Bereavement especially sudden bereavement and the feeling of acute loss put you in a state of psychological 'arousal'. It means that our mind is trying to make sense of something which is senseless. It also means that you can misattribute acute grief feelings as affiliative /sexual ones to this hot man!

And, these feelings can come from just realising how bloody short life it.... Especially so soon after your pals sudden death.

mrsoscarwilde · 22/06/2018 17:46

Very interesting insights everyone!

I have been feeling a kind of emptiness of late. Wondering about what life is all about. I am only early 40s but feel like I am hundred some days.

Dreamt about said crush last night! Must have been fact that I messaged on here yesterday and my subconscious was alert to it!

It was a lovely dream. He was meeting my parents as were newly dating. It was a feeling in dream - more that a 'memory' of a dream - I felt the flutters and excitement of first love.

I have been feeling a little emotional all day after it in fact. I feel like I am in love with a fantasy or projecting something on to it. I met my friend's daughter this week at a work social - we invited her - and thinking of her too.
My crush is often in local media. And twitter. This does not help.
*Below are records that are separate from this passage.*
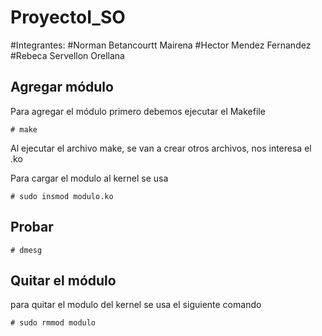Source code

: # ProyectoI_SO
#Integrantes:
#Norman Betancourtt Mairena
#Hector Mendez Fernandez
#Rebeca Servellon Orellana

## Agregar módulo
Para agregar el módulo primero debemos ejecutar el Makefile

`# make`

Al ejecutar el archivo make, se van a crear otros archivos, nos interesa el .ko 

Para cargar el modulo al kernel se usa

`# sudo insmod modulo.ko`

## Probar
`# dmesg`

## Quitar el módulo 
para  quitar el modulo del kernel se usa el siguiente comando

`# sudo rmmod modulo`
Constant reminders.

OP posts:
TweetTweetSong · 22/06/2018 18:24

The short interaction with him and your fantasy make you very happy, during grief and the acceptance that half your life has gone by.

Don't forget only half of that time was adulthood, enjoy the rest, enjoy your family, nothing is as important as family, family can be friends or biological relations, they bring happiness. Happiness isn't all high emotions and lust, it's a steady simple joy.